» EXERCISE INSTRUCTIONS
Write out the lines of the data from the line with "Coastal Volusia County" to the line with "the world. With", including both, and leave the pictures out of your answer.

» RECORDS SHOWN
******
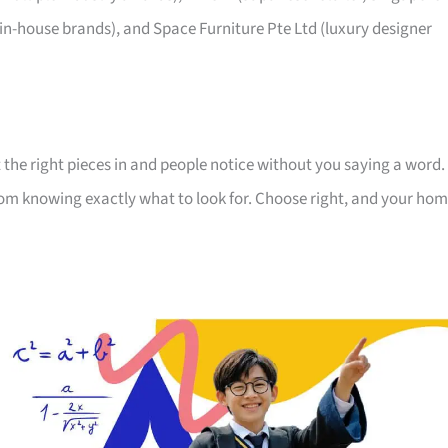
 in-house brands), and Space Furniture Pte Ltd (luxury designer
 the right pieces in and people notice without you saying a word.
room knowing exactly what to look for. Choose right, and your ho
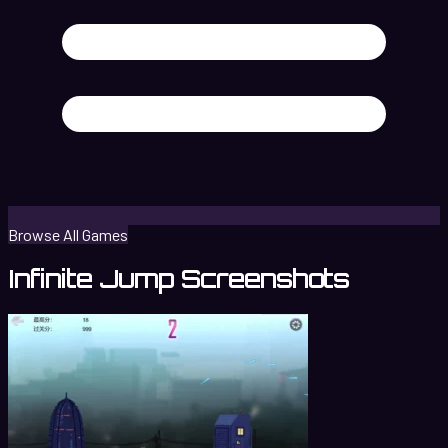
Browse All Games
Infinite Jump Screenshots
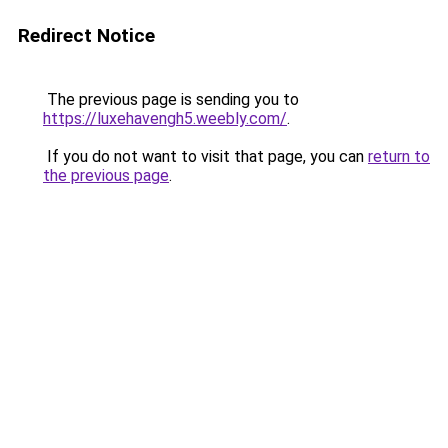
Redirect Notice
The previous page is sending you to
https://luxehavengh5.weebly.com/
.
If you do not want to visit that page, you can
return to
the previous page
.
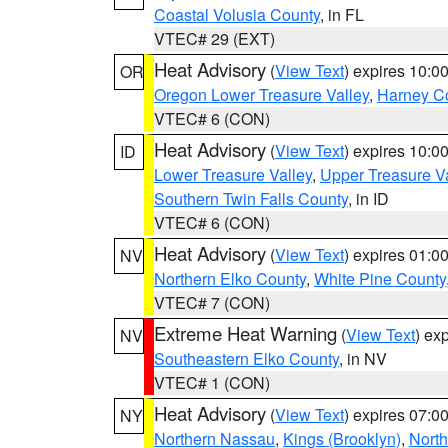
Coastal Volusia County
, in FL
VTEC# 29 (EXT)
Heat Advisory
(
View Text
) expires 10:
OR
Oregon Lower Treasure Valley
,
Harney C
VTEC# 6 (CON)
Heat Advisory
(
View Text
) expires 10:
ID
Lower Treasure Valley
,
Upper Treasure Va
Southern Twin Falls County
, in ID
VTEC# 6 (CON)
Heat Advisory
(
View Text
) expires 01:
NV
Northern Elko County
,
White Pine County
VTEC# 7 (CON)
Extreme Heat Warning
(
View Text
) ex
NV
Southeastern Elko County
, in NV
VTEC# 1 (CON)
Heat Advisory
(
View Text
) expires 07:
NY
Northern Nassau
,
Kings (Brooklyn)
,
Nort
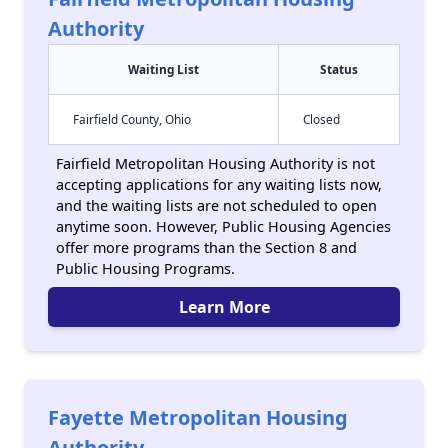
Authority
Waiting List
Status
Fairfield County, Ohio
Closed
Fairfield Metropolitan Housing Authority is not
accepting applications for any waiting lists now,
and the waiting lists are not scheduled to open
anytime soon. However, Public Housing Agencies
offer more programs than the Section 8 and
Public Housing Programs.
Learn More
Fayette Metropolitan Housing
Authority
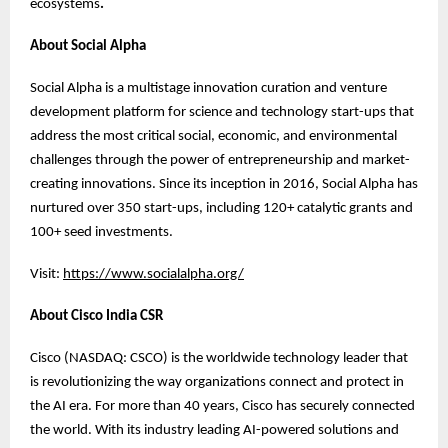
ecosystems
.
About Social Alpha
Social Alpha is a multistage innovation curation and venture
development platform for science and technology start-ups that
address the most critical social, economic, and environmental
challenges through the power of entrepreneurship and market-
creating innovations. Since its inception in 2016, Social Alpha has
nurtured over 350 start-ups, including 120+ catalytic grants and
100+ seed investments.
Visit:
https://www.socialalpha.org/
About Cisco India CSR
Cisco (NASDAQ: CSCO) is the worldwide technology leader that
is revolutionizing the way organizations connect and protect in
the AI era. For more than 40 years, Cisco has securely connected
the world. With its industry leading AI-powered solutions and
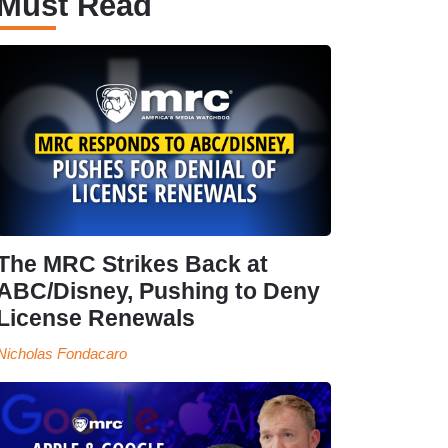
Must Read
The MRC Strikes Back at
ABC/Disney, Pushing to Deny
License Renewals
Nicholas Fondacaro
******
» COMPLETED TASK
Coastal Volusia County
, in FL
VTEC# 29 (EXT)
Heat Advisory
(
View Text
) expires 10:
OR
Oregon Lower Treasure Valley
,
Harney C
VTEC# 6 (CON)
Heat Advisory
(
View Text
) expires 10:
ID
Lower Treasure Valley
,
Upper Treasure Va
Southern Twin Falls County
, in ID
VTEC# 6 (CON)
Heat Advisory
(
View Text
) expires 01:
NV
Northern Elko County
,
White Pine County
VTEC# 7 (CON)
Extreme Heat Warning
(
View Text
) ex
NV
Southeastern Elko County
, in NV
VTEC# 1 (CON)
Heat Advisory
(
View Text
) expires 07:
NY
Northern Nassau
,
Kings (Brooklyn)
,
Nort
Authority
Waiting List
Status
Fairfield County, Ohio
Closed
Fairfield Metropolitan Housing Authority is not
accepting applications for any waiting lists now,
and the waiting lists are not scheduled to open
anytime soon. However, Public Housing Agencies
offer more programs than the Section 8 and
Public Housing Programs.
Learn More
Fayette Metropolitan Housing
Authority
ecosystems
.
About Social Alpha
Social Alpha is a multistage innovation curation and venture
development platform for science and technology start-ups that
address the most critical social, economic, and environmental
challenges through the power of entrepreneurship and market-
creating innovations. Since its inception in 2016, Social Alpha has
nurtured over 350 start-ups, including 120+ catalytic grants and
100+ seed investments.
Visit:
https://www.socialalpha.org/
About Cisco India CSR
Cisco (NASDAQ: CSCO) is the worldwide technology leader that
is revolutionizing the way organizations connect and protect in
the AI era. For more than 40 years, Cisco has securely connected
the world. With its industry leading AI-powered solutions and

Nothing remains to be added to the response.